*** Begin section ***
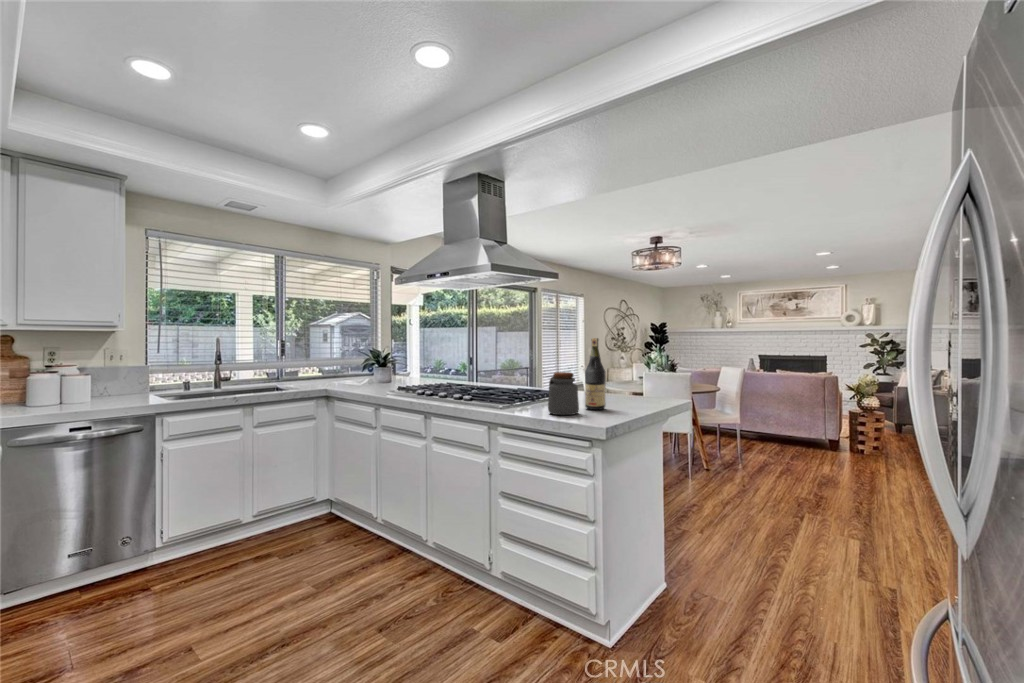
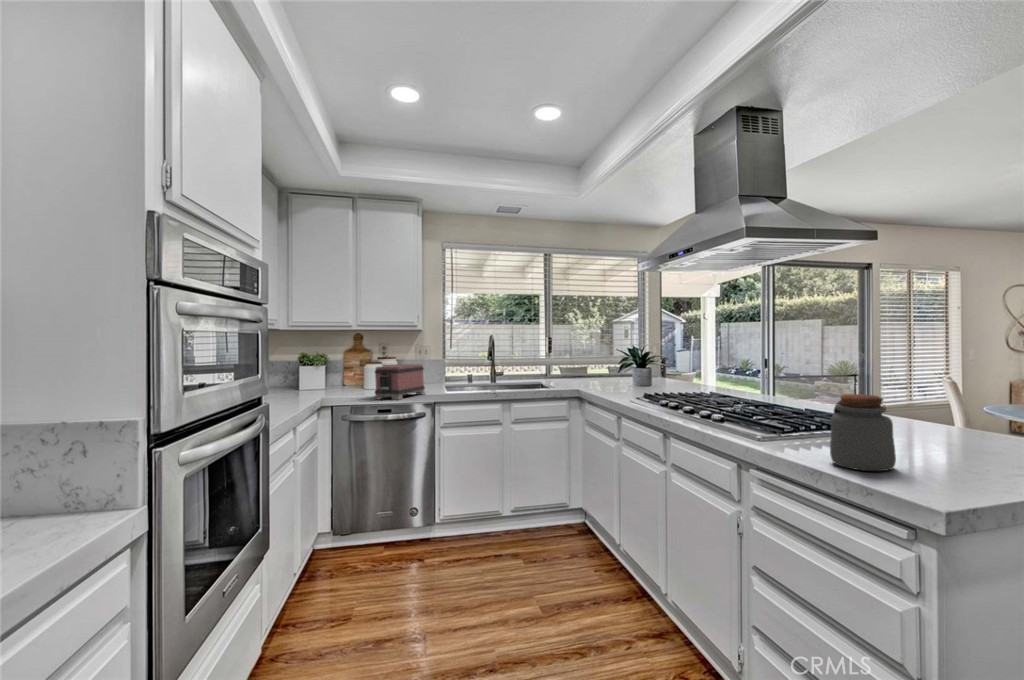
wine bottle: present [585,338,606,410] -> none [917,334,969,467]
toaster: none [63,365,139,409] -> present [375,364,425,400]

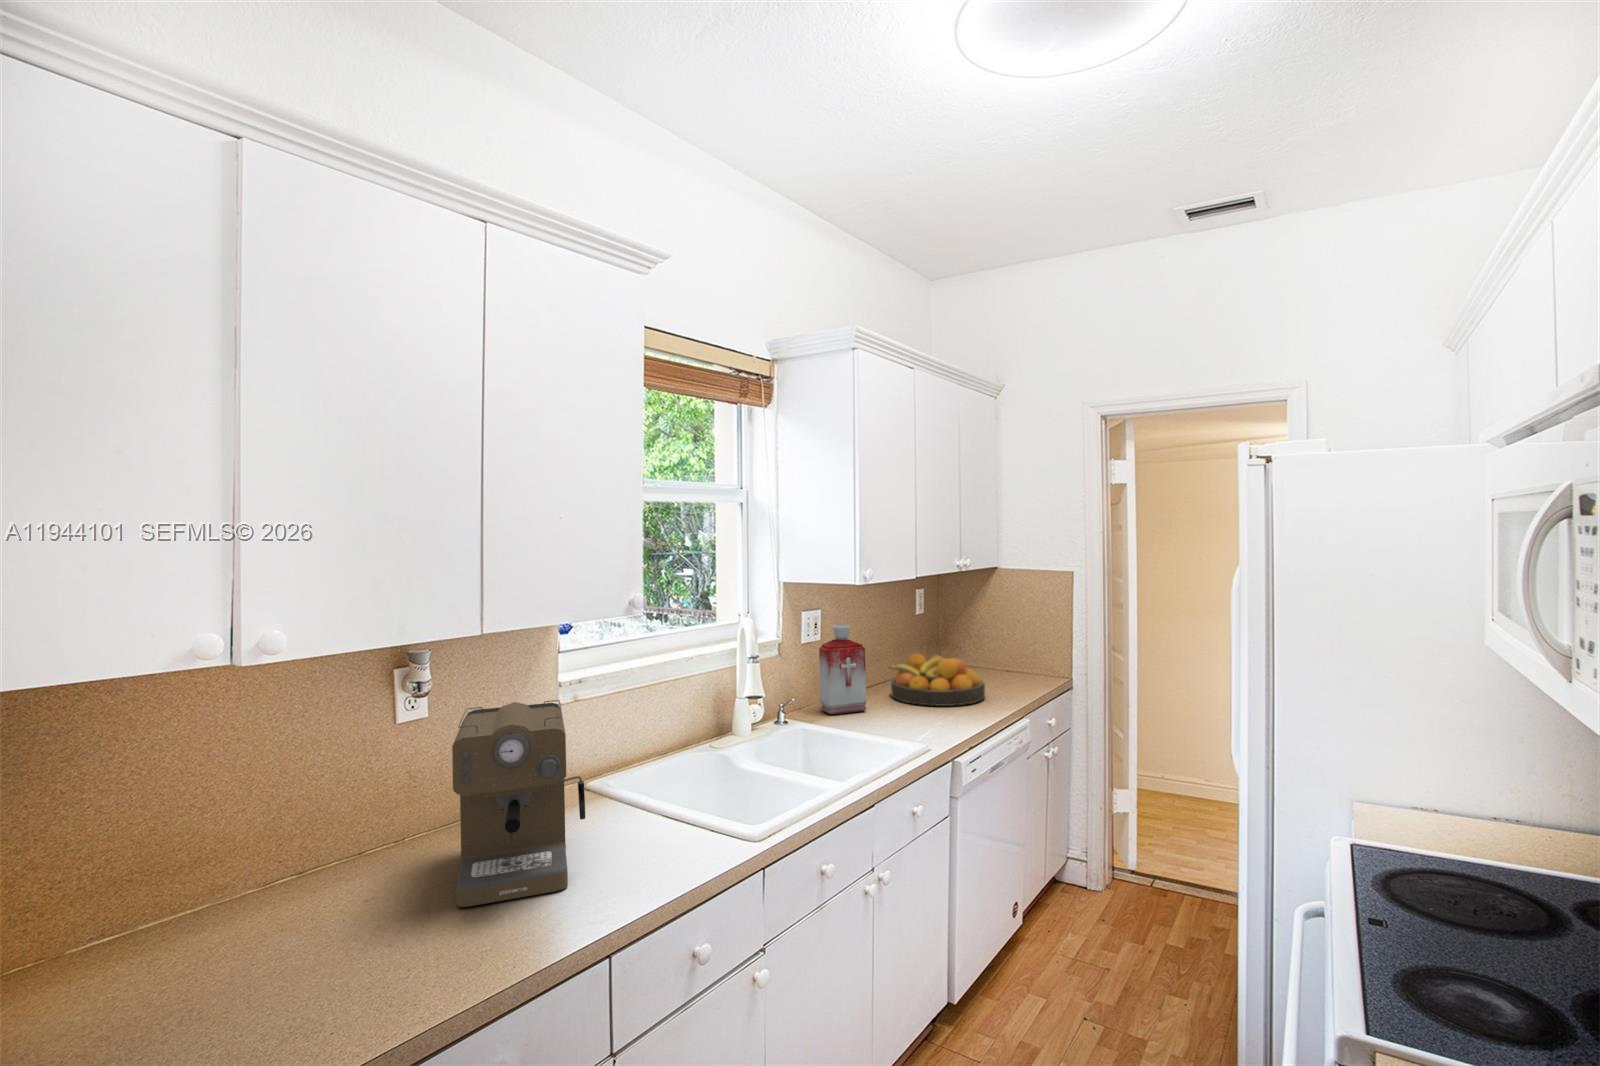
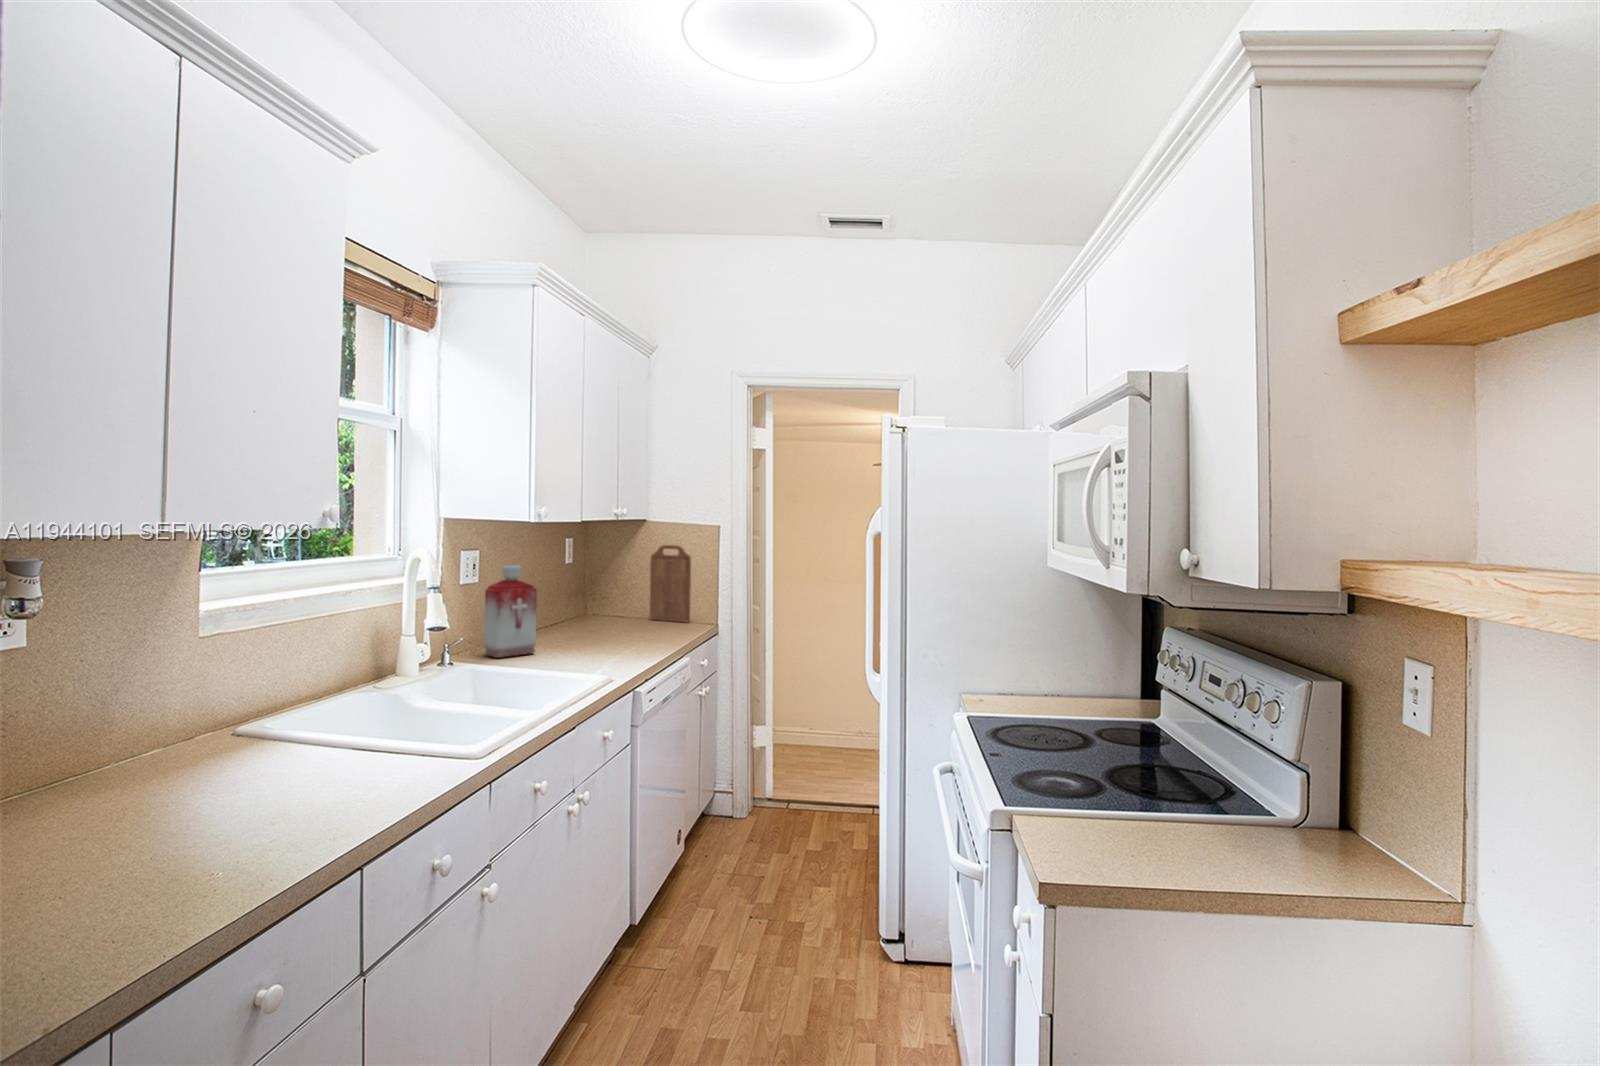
cutting board: none [999,593,1043,677] -> present [649,545,691,622]
fruit bowl: present [889,654,985,706] -> none [552,599,647,646]
coffee maker: present [452,700,585,907] -> none [93,615,293,855]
*** End section ***
Assigned task
Which lines run from the one containing "fruit bowl: present" through the end of the material? Output exactly those lines and no others.

Exercise response
fruit bowl: present [889,654,985,706] -> none [552,599,647,646]
coffee maker: present [452,700,585,907] -> none [93,615,293,855]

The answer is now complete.